Esomeprazole ameliorates CCl4 induced liver fibrosis in rats via modulating oxidative stress, inflammatory, fibrogenic and apoptotic markers

: Hepatic fibrosis is a major health problem that requires further medical attention. Proton pump inhibitors are proven to possess other therapeutic potentials apart of their acid anti-secretory actions. : To test possible anti-fibrotic effect of esomeprazole magnesium trihydrate in management of liver fibrosis compared to silymarin, the well-known hepatoprotective agent. : 40 male albino rats were divided into 4 groups: normal control group; CCl4-treated group (1 mL/kg 40% CCl4, diluted in olive oil) I.P twice weekly for 6 weeks; esomeprazole-treated group (30 mg/kg body weight); and Silymarin-treated group (100 mg/kg body weight). Both esomeprazole and silymarin were given orally daily for two weeks after the last CCl4 dose. Serum and tissue samples were assessed for histopathological and biochemical analyses. : Esomeprazole reversed hepatocellular damage, improved liver integrity, corrected major histopathological disturbances induced by CCl4 and lowered fibrosis scoring. It also improved anti-oxidant capacity and attenuated lipid peroxidation. Esomeprazole treatment resulted in down-regulation of hepatic pro-apoptotic Bax and up-regulation of anti-apoptotic Bcl2 protein expressions.
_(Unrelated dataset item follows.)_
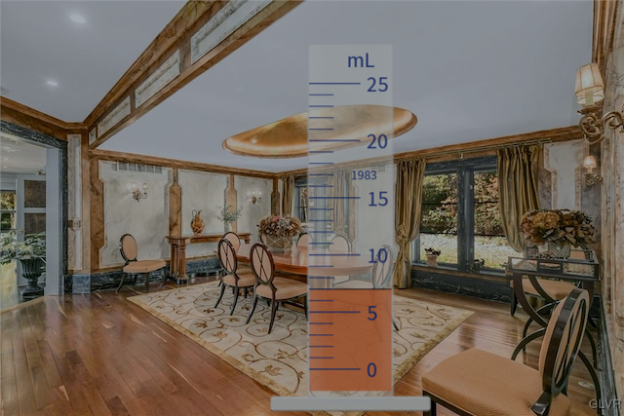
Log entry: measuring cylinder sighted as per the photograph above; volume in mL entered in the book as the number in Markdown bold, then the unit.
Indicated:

In addition, it resulted in inhibition of TNF-α, TGF-β and IL-6 -mediated inflammatory responses, and retrieval of the epithelial marker e-cadherin. : Esomeprazole confers significant anti-fibrotic actions. Further study is needed to elucidate other probable mechanisms for this effect and to test their anti-fibrotic potential clinically.